──────── Passage for review

Insert 36A [to page 36, before "exceptions" section]:
The variable annuity payment options are described in detail in a separate prospectus, which is available upon request and which
will be provided to you if and when you elect one of the variable annuity payment options. The separate prospectus sets forth the
fees and charges under the variable payment option, which may be higher than those set forth in this prospectus.
Insert 52A [replacement introduction to "What Types of Annuity Options are Available" on page 52]:
We currently make available annuity options that provide fixed annuity payments, variable annuity payments or adjustable annuity
payments. Your contract provides certain fixed annuity payment options. We currently offer variable annuity payment options,
which are provided by exchanging the deferred annuity contract described in this prospectus for a separate contract issued as an
annuity settlement option and described in a separate prospectus. The variable annuity payment options are described in detail in
a separate prospectus, which is available upon request and which will be provided to you if and when you elect one of the variable
annuity payment options. The separate prospectus sets forth the fees and charges under the variable payment option, which may be
higher than those set forth in this prospectus. We do not guarantee to continue to make available variable annuity payment
options or any other option other than the fixed annuity payment options set forth in your contract.
Insert 53A [insert on page 53 before "How and When Do I Choose the Annuity Payment Option?" section]:
We do not guarantee to continue to make available variable annuity payment options or any other option other than the fixed
annuity payment options set forth in your contract.
Insert 54A [new sentence under "Variable Annuity Payments" on page 54]:
There is no guarantee that we will continue to make available variable annuity payment options.

────────────────
──────── Stored data

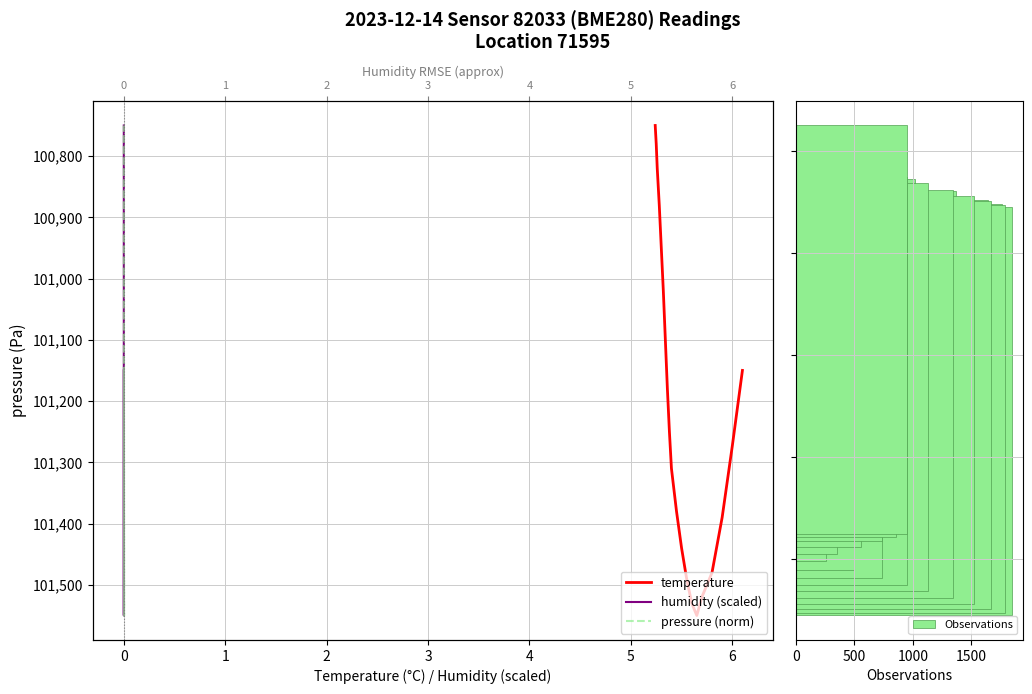

What is the difference between the maximum and minimum values in the Observations series?

1590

────────────────

Brief:
In the annuity prospectus inserts, retype the part that opens with the words containing "Insert 53A [insert" and closes with "available variable annuity payment options.". The listing has no connection to the annuity prospectus inserts.

Task output:
Insert 53A [insert on page 53 before "How and When Do I Choose the Annuity Payment Option?" section]:
We do not guarantee to continue to make available variable annuity payment options or any other option other than the fixed
annuity payment options set forth in your contract.
Insert 54A [new sentence under "Variable Annuity Payments" on page 54]:
There is no guarantee that we will continue to make available variable annuity payment options.